Dataset excerpts.

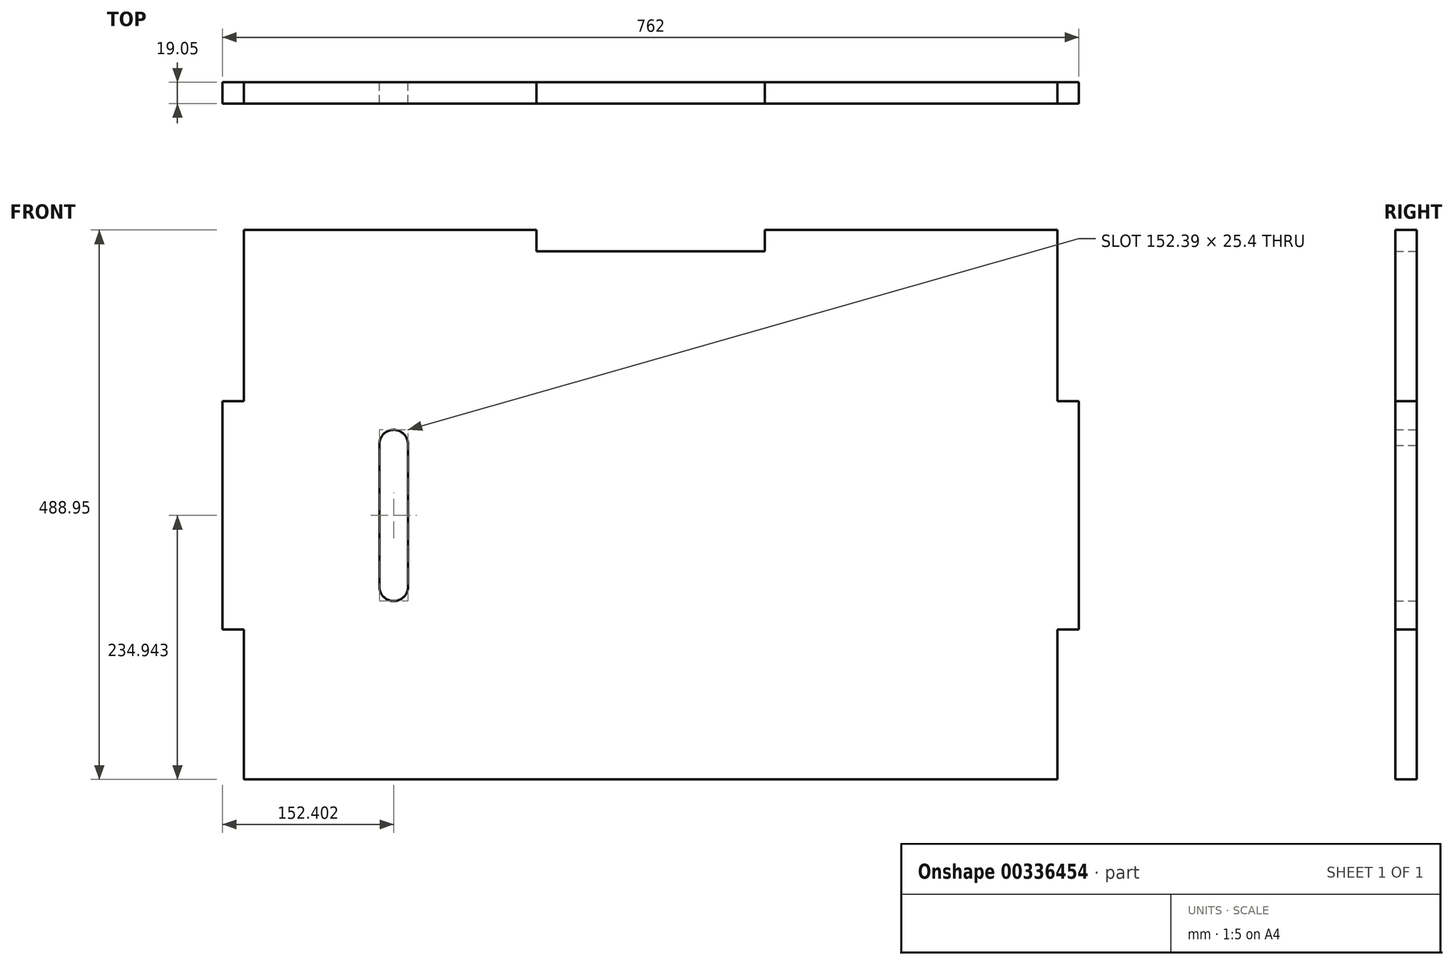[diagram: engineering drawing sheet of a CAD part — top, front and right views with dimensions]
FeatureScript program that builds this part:
annotation { "Feature Type Name" : "Feature", "Feature Type Description" : "" }
export const myFeature = defineFeature(function(context is Context, id is Id, definition is map)
    precondition{}
    {
        {
            var Q0;
            Q0=qCreatedBy(makeId("Front.planeOp"),FACE);
            var sketch = newSketch(context, id + "F0", { "sketchPlane" : qUnion([Q0])});
            skLineSegment(sketch, "E0.bottom", {"start": v(-444.05, 391.96) * mm, "end": v(317.95, 391.96) * mm});
            skLineSegment(sketch, "E0.top", {"start": v(-444.05, -116.04) * mm, "end": v(317.95, -116.04) * mm});
            skLineSegment(sketch, "E0.left", {"start": v(-444.05, 391.96) * mm, "end": v(-444.05, -116.04) * mm});
            skLineSegment(sketch, "E0.right", {"start": v(317.95, 391.96) * mm, "end": v(317.95, -116.04) * mm});
            skCircle(sketch, "E1", {"center": v(-291.65, 201.46) * mm, "radius": 12.7 * mm});
            skCircle(sketch, "E2", {"center": v(-291.65, 74.46) * mm, "radius": 12.7 * mm});
            skLineSegment(sketch, "E3", {"start": v(-304.35, 201.46) * mm, "end": v(-304.35, 74.46) * mm});
            skLineSegment(sketch, "E4", {"start": v(-279, 200.28) * mm, "end": v(-278.95, 74.47) * mm});
            skLineSegment(sketch, "E5.bottom", {"start": v(-425, 36.36) * mm, "end": v(-444.05, 36.36) * mm});
            skLineSegment(sketch, "E5.top", {"start": v(-425, 239.56) * mm, "end": v(-444.05, 239.56) * mm});
            skLineSegment(sketch, "E5.left", {"start": v(-425, 36.36) * mm, "end": v(-425, 239.56) * mm});
            skLineSegment(sketch, "E5.right", {"start": v(-444.05, 36.36) * mm, "end": v(-444.05, 239.56) * mm});
            skPoint(sketch, "E5.middle", {"position": v(-434.52, 137.96) * mm});
            skLineSegment(sketch, "E6", {"start": v(-425, 239.56) * mm, "end": v(-425, 391.96) * mm});
            skLineSegment(sketch, "E7", {"start": v(-425, 36.36) * mm, "end": v(-425, -116.04) * mm});
            skLineSegment(sketch, "E8.bottom", {"start": v(317.95, 36.36) * mm, "end": v(298.9, 36.36) * mm});
            skLineSegment(sketch, "E8.top", {"start": v(317.95, 239.56) * mm, "end": v(298.9, 239.56) * mm});
            skLineSegment(sketch, "E8.left", {"start": v(317.95, 36.36) * mm, "end": v(317.95, 239.56) * mm});
            skLineSegment(sketch, "E8.right", {"start": v(298.9, 36.36) * mm, "end": v(298.9, 239.56) * mm});
            skPoint(sketch, "E8.middle", {"position": v(308.43, 137.96) * mm});
            skLineSegment(sketch, "E9", {"start": v(298.9, 239.56) * mm, "end": v(298.9, 391.96) * mm});
            skLineSegment(sketch, "E10", {"start": v(298.9, 36.36) * mm, "end": v(298.9, -116.04) * mm});
            skLineSegment(sketch, "E11.bottom", {"start": v(38.55, 372.91) * mm, "end": v(-164.65, 372.91) * mm});
            skLineSegment(sketch, "E11.top", {"start": v(38.55, 391.96) * mm, "end": v(-164.65, 391.96) * mm});
            skLineSegment(sketch, "E11.left", {"start": v(38.55, 372.91) * mm, "end": v(38.55, 391.96) * mm});
            skLineSegment(sketch, "E11.right", {"start": v(-164.65, 372.91) * mm, "end": v(-164.65, 391.96) * mm});
            skPoint(sketch, "E11.middle", {"position": v(-63.05, 382.44) * mm});
            skLineSegment(sketch, "E12.bottom", {"start": v(38.55, -116.04) * mm, "end": v(-164.65, -116.04) * mm});
            skLineSegment(sketch, "E12.top", {"start": v(38.55, -96.99) * mm, "end": v(-164.65, -96.99) * mm});
            skLineSegment(sketch, "E12.left", {"start": v(38.55, -116.04) * mm, "end": v(38.55, -96.99) * mm});
            skLineSegment(sketch, "E12.right", {"start": v(-164.65, -116.04) * mm, "end": v(-164.65, -96.99) * mm});
            skPoint(sketch, "E12.middle", {"position": v(-63.05, -106.51) * mm});
            skLineSegment(sketch, "E13", {"start": v(-164.65, -96.99) * mm, "end": v(-444.05, -96.99) * mm});
            skLineSegment(sketch, "E14", {"start": v(38.55, -96.99) * mm, "end": v(317.95, -96.99) * mm});
            skSolve(sketch);
        }
        {
            var Q0;
            Q0=makeQuery(id+"F0.imprint","IMPRINT",FACE,{"disambiguationData":[TD([[makeQuery(id+"F0.imprint","IMPRINT",EDGE,{"derivedFrom":sQuery(id+"F0.wireOp",EDGE,"E5.bottom")}),-1.0]])]});
            var Q1;
            {var subQ1=sQuery(id+"F0.wireOp",EDGE,"E3");Q1=makeQuery(id+"F0.imprint","IMPRINT",FACE,{"disambiguationData":[TD([[makeQuery(id+"F0.imprint","IMPRINT",EDGE,{"derivedFrom":subQ1}),-1.0]])]});}
            var Q2;
            Q2=makeQuery(id+"F0.imprint","IMPRINT",FACE,{"disambiguationData":[TD([[makeQuery(id+"F0.imprint","IMPRINT",EDGE,{"derivedFrom":sQuery(id+"F0.wireOp",EDGE,"E8.bottom")}),-1.0]])]});
            var Q3;
            Q3=makeQuery(id+"F0.imprint","IMPRINT",FACE,{"disambiguationData":[TD([[makeQuery(id+"F0.imprint","IMPRINT",EDGE,{"derivedFrom":sQuery(id+"F0.wireOp",EDGE,"E12.bottom")}),-1.0]])]});
            extrude(context, id + "F1", {"entities" : qUnion([Q0, Q1, Q2, Q3]), "depth" : 19.05 * mm});
        }
    });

GIVEN PROBLEM. Pull out each line from the entries above that includes the string "context", and copy those lines as they appear.

WRITTEN RESPONSE.
export const myFeature = defineFeature(function(context is Context, id is Id, definition is map)
            var sketch = newSketch(context, id + "F0", { "sketchPlane" : qUnion([Q0])});
            extrude(context, id + "F1", {"entities" : qUnion([Q0, Q1, Q2, Q3]), "depth" : 19.05 * mm});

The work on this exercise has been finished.